John Lynch beat me to this story about catfish feeding on land, so I’ll be brief. It shows how the eel catfish, Channallabes apus, can manage to take an aquatic feeding structure and use it to capture terrestrial meals. Many fish rely on suction feeding: gape the mouth widely and drop the pharyngeal floor, and the resulting increase in volume of the oral cavity just sucks in whatever is in front of the animal. That doesn’t work well at all in the air, of course—try putting your face a few inches in front of a hamburger, inhale abruptly, and see how close you come to sucking in your meal. So how does an aquatically adapted feeder make the transition to eating on land?

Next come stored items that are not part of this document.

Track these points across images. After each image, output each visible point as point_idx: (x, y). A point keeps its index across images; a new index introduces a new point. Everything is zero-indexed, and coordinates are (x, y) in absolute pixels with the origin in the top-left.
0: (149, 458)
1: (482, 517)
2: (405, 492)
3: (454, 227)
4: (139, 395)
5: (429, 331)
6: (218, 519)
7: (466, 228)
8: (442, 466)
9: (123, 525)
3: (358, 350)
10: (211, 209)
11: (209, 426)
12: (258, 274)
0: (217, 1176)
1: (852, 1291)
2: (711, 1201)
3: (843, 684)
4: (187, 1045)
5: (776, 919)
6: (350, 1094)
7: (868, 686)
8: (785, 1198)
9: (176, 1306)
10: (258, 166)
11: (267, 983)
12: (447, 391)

The pictures and the movie make it clear. The fish is making the same pharyngeal movements, but it’s also bending its head ventrally and pinning the prey between mouth and substrate before slurping it in.
You can see what it’s doing much better in the movie below. I’ll warn you that it’s a bit alien looking, with this slimy, beady-eyed creature draping its barbel-ringed mouth over a small piece of cod, gulping a few times, and then slithering away.
The authors make the point that the same anatomical features that make it possible for the eel catfish to snack on terrestrial prey are also found in fossil tetrapods, like Ichthyostega.
Van Wassenbergh S, Herrel A, Adriaens D, Huysentruyt F, Devaere S, Aerts P (2006) A catfish that can strike its prey on land. Nature 440(7086):881.